When I got to know Kevin and Marcella they were living in a mobile home up behind Sheila O’Neill’s. They lived a very frugal existence, harassed regularly by the Special Branch. Kevin fed their young family on rabbit – a big chest freezer was filled with bunny rabbits which he had lamped in his meanderings across the fields. Kevin loved the land – the sight of it, the smells, the feel of it. He loved the outdoors. Farming was in his blood. And fishing.
When they got the house in Smithborough the mobile home was transferred to Melmore Point above Mulroy Bay in Donegal where the McKenna’s spent many happy summers between there, the Singing Pub and Paddy and Mary Doc’s in Gort na Brad.
Their family, like most families, did and are doing their best to live lives rooted in decency, fairness and justice. Kevin and Marcella embody that spirit. In their love for each other. Their loyalty. Their love for family and community and Ireland. In their humanity and compassion. Their children, Ciaran, Padraig and Gráinne are a credit to them.
I want to address my concluding remarks to their children - to Kevin and Marcella’s grandchildren – to the future – Ríona, Fionn, Cormac, Fiachra, Naoise, the twins Brogan and Tádhg and Cúlann. You are Kevin’s legacy. Kevin was quite rightly proud of you all. Those of you who are old enough, like Riona and Fionn, will remember Kevin. But some of the younger ones may not remember him.
So tell them about him. Tell them about their Daideó. Let them know who he was.
What he and Granny Marcella did for you all in your own personal lives, in that lovely subversive relationship, that good grandparents enjoy with their grandchildren. All children need iconic figures who they can depend on. Kevin McKenna was very dependable. Tell them all of this and tell them before they were born that he fought for them and for their future. So that they will grow old in a free and united Ireland.
Tell them their Granda was in the ‘Ra. He was a rebel. A freedom fighter. Tell them that he and Granny Marcella were fighters for freedom. Champions for rights. Activists for equality.
Thank you Marcella. Thank you Kevin for your friendship; for your comradeship; for your sacrifices. Thank you for your leadership, and for your vision for a new future.

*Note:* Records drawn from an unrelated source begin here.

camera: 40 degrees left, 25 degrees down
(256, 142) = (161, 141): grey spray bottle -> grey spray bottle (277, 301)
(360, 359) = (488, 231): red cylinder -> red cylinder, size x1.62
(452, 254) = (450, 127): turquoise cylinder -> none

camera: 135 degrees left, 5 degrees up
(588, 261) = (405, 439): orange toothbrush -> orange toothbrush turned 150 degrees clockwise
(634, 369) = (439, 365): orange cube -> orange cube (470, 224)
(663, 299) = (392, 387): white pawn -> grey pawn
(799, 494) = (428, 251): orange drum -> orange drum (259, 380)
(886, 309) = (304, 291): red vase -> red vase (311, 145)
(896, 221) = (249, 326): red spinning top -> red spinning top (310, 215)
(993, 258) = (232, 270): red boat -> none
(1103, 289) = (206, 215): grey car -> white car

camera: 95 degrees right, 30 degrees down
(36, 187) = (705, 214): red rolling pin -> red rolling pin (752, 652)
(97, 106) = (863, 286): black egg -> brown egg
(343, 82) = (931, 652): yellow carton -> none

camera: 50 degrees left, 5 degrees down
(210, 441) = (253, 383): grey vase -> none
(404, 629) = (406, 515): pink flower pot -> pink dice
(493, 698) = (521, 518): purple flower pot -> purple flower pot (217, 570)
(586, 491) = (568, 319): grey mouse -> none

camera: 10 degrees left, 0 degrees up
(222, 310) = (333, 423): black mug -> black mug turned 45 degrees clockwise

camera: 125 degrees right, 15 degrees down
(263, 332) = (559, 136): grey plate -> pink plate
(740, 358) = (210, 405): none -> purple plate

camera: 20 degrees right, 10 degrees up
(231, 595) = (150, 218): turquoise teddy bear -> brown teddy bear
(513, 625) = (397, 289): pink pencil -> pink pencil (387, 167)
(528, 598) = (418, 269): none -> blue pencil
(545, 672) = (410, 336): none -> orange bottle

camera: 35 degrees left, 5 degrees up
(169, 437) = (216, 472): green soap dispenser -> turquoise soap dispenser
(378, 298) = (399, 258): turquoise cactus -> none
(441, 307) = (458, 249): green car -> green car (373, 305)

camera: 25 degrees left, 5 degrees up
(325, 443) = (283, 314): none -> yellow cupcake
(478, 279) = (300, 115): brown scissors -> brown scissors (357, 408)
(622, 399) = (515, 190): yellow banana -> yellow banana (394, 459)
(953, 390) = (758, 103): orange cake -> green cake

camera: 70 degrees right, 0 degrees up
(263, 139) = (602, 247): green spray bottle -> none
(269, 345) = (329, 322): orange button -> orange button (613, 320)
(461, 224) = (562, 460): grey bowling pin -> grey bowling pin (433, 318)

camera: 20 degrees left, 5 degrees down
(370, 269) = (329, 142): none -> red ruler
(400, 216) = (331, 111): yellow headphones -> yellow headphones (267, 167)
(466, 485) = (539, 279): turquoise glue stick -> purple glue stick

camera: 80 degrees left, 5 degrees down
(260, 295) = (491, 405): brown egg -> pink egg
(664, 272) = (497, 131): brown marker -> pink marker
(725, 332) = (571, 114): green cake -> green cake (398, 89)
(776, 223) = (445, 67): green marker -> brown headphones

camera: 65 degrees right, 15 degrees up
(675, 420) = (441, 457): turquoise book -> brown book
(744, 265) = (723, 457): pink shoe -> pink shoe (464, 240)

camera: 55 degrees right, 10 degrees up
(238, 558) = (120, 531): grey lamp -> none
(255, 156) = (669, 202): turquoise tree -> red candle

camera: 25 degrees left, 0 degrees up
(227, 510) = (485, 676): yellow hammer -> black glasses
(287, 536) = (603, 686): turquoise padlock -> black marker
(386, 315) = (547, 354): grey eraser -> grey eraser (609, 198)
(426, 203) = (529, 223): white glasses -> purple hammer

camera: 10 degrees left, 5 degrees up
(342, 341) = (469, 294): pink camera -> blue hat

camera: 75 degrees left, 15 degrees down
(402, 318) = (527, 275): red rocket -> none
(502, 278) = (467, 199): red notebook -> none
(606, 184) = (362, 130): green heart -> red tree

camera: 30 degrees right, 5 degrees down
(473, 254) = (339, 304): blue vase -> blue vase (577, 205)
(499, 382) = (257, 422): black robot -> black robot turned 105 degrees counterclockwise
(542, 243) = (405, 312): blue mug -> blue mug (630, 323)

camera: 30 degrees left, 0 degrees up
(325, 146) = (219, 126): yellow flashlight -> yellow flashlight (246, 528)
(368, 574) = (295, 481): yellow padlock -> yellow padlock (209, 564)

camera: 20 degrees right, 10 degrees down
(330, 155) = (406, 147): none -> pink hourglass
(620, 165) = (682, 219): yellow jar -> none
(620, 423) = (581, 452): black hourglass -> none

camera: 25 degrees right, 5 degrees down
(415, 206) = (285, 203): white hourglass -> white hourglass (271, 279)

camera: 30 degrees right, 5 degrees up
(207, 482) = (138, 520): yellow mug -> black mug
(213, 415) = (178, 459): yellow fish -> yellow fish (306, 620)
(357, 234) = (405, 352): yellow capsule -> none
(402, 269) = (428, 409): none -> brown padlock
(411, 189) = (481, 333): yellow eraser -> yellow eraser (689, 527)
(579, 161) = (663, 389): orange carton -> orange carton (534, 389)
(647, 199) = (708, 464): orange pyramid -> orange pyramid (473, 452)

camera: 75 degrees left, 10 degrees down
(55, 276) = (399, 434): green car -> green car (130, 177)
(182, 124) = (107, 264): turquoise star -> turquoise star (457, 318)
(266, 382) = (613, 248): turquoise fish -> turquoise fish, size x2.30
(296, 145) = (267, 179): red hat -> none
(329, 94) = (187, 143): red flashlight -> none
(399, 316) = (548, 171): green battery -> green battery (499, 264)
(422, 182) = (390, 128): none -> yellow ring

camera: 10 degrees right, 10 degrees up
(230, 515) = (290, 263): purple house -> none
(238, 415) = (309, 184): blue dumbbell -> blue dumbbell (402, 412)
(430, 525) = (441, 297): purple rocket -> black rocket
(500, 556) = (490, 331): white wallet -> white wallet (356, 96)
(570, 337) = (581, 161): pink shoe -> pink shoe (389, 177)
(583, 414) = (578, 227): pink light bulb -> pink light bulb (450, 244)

When you came back from the Yukon to your native Tyrone almost 50 years ago the North was a very different place. There was no peaceful way to end the union and to build a new united Ireland.Thanks to your efforts Kevin, and the efforts of many others, there now is a growing debate about the future, about a new Ireland, and a referendum on Irish Unity. And thanks to your efforts there now is a pathway towards unity. Our duty is to complete that journey.
So Slán Kevin. Slán a chara, slán go deo. Tír Eoghain agus Muineachán Abú.
Up the Republic.
• Following Gerry Adams’s oration, a lament was played on the pipes, followed by a rendition of The Rising of the Moon and finally the singing of Amhrán na bhFiann by Colm Gildernew.